16 May: In the morning we descended through the cloud forest, where we looked more birds and also saw a wooly monkey, and entered the relatively flat rain forest below, where we drove through banana, yuca, pineapple, and coca fields. Coca leaves are widely used in a tea or simply for chewing, to combat the effects of high altitude, but it is a highly regulated crop because of the illicit cocaine trade. After quick stops in small villages to buy bread, pineapples, and yuca (cassava root), we left the van to paddle down the upper Madre de Dios river for about an hour from Pillcopata to Atalaya in a whitewater river raft with our two guides and a river rafting guide, who steered and called out when to paddle as we passed swiftly downriver through rapids. That was a lot of fun. We traveled the rest of the way to Erika Lodge in a motor launch. After lunch and relaxing a while we went for a hike in on trails behind the lodge. We wore rubber boots because of muddy trails (and possible venomous snakes, though we didn’t see any). Tass pointed out some of the rain forest fauna and flora, including some huge nests of leaf cutter ants, wasps, and termites. We saw walking trees (we had seen those in Hawai’i), belly palms (the fruit bounces outward off a swollen section of trunk below so they don’t grow too close together), and a very large kapok tree. After supper (it doesn’t get dark late in the tropics, even in the summer) we went for a short hike to look for spiders and saw some very large scorpion spiders and wolf spiders. One kind of spider spins a huge web several feet through in every dimension (unlike the two-dimensional webs in geometric patterns we are familiar with).
17 May: We did some morning bird watching around the lodge (colorful tanagers, oropendolas, jays, and several kinds of hummingbirds).
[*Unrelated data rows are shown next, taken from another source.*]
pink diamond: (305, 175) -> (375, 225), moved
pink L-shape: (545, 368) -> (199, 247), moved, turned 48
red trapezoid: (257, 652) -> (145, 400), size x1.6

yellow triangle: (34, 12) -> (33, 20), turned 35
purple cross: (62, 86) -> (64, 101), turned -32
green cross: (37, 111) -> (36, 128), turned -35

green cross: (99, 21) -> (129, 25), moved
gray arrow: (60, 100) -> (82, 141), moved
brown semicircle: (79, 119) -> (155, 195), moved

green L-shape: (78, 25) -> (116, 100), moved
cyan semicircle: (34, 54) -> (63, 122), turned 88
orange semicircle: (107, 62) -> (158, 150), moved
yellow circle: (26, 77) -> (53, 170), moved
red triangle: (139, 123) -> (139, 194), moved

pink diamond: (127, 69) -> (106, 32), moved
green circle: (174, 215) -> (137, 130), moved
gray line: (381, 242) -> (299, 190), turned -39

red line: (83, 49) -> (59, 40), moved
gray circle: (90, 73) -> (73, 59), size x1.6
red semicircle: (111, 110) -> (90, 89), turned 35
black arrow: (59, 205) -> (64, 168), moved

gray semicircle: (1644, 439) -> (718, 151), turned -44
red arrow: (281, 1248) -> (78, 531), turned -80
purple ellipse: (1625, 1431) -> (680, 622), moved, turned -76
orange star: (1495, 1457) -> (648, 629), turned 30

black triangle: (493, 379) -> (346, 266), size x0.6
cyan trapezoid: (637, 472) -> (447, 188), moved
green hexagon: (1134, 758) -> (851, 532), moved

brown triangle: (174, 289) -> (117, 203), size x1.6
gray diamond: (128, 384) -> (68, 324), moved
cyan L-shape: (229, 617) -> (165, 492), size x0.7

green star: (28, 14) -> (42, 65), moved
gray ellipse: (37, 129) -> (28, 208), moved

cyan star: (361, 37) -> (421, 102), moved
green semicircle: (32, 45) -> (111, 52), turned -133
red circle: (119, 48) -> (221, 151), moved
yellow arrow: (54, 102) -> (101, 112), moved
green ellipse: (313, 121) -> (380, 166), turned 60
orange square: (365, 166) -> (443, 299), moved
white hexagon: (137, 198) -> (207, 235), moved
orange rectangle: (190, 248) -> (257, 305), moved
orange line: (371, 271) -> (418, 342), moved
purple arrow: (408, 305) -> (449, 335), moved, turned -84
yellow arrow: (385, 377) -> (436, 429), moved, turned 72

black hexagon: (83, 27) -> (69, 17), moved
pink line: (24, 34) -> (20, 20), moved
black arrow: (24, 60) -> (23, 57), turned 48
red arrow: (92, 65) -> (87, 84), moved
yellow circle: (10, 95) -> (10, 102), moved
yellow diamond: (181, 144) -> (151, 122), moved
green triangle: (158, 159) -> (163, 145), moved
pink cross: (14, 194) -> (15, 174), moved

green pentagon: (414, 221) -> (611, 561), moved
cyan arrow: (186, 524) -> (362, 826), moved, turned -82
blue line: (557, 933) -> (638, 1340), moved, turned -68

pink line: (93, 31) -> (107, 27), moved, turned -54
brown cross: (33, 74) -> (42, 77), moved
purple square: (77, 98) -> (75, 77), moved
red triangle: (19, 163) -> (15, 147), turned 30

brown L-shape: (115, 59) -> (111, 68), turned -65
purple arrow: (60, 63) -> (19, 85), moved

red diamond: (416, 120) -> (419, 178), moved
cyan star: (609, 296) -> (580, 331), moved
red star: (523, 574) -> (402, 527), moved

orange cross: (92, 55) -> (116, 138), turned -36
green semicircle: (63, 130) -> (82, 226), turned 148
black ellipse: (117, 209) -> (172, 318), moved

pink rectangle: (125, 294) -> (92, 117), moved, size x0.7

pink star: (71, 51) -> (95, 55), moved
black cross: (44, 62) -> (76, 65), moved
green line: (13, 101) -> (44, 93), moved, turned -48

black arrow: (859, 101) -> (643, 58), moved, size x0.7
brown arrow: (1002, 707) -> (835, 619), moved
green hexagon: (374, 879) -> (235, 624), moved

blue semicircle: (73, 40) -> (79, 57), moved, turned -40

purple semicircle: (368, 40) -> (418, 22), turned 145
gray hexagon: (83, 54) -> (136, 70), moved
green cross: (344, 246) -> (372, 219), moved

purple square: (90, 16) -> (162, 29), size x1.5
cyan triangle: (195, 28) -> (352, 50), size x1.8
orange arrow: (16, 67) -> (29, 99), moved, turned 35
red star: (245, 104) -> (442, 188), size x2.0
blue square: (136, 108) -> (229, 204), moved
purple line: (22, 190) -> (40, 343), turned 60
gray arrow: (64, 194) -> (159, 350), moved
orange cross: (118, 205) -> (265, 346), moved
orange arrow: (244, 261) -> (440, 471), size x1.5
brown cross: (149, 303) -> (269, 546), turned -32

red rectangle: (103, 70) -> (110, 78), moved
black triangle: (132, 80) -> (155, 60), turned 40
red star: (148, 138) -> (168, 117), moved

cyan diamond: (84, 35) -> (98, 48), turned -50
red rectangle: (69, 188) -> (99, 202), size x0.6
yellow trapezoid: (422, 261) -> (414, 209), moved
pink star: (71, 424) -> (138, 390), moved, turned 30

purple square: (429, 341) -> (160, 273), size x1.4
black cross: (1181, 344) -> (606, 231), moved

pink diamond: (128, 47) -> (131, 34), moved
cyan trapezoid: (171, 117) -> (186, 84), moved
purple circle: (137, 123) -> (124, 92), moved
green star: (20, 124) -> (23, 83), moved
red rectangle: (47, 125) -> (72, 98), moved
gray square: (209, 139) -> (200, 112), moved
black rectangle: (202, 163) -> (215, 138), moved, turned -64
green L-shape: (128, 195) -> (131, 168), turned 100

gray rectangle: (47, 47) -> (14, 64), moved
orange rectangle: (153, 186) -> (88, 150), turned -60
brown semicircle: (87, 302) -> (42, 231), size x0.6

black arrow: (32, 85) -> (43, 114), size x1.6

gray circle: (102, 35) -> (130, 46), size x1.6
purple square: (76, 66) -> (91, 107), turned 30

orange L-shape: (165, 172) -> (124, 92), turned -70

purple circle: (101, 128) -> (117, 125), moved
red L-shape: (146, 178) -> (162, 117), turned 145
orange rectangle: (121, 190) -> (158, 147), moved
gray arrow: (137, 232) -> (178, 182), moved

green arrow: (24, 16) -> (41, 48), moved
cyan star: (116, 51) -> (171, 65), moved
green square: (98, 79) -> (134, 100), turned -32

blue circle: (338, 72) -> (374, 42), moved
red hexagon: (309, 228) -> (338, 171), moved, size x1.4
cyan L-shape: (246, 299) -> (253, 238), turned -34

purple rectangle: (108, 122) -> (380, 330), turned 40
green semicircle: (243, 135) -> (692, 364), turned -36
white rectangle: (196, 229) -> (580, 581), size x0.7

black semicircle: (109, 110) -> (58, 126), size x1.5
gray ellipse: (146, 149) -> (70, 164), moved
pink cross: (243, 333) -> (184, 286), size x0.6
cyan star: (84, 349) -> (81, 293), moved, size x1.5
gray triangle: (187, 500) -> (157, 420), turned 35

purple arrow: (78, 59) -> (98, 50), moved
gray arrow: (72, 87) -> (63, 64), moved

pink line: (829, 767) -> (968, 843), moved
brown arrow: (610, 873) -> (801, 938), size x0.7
In the afternoon, the motor launch took us across the river to a trail where we saw several more kinds of birds. We hiked into a small oxbow lake and explored that on a balsa raft, spotting a variety of birds that Tass named for us, such as the hoatzin, a pheasant-sized bird of tropical swamps with a spiky crest.
18 May: The final day of our Manu tour consisted mainly of traveling all the way back to Cusco, with occasional stops. One was at a wildlife sanctuary, where orphaned or injured animals are rehabilitated to be released back into the wild. There we saw a very cute baby two-towed sloth, some small but highly energetic monkeys, peccaries, a South American tapir, and “Stuart Little,” a very large capybara, all very tame except for the tapir (it was caged, while the others were out loose in close contact with their keepers and visitors). Jaguars prey on tapirs, but the skin of the tapirs is so tough that they can take refuge in thorny underbrush where jaguars are not able to follow. We knew the capybara’s reputation as the world’s largest rodent, but to see one up close, brushing against your legs, gives a real sense of how big and solidly built they really are.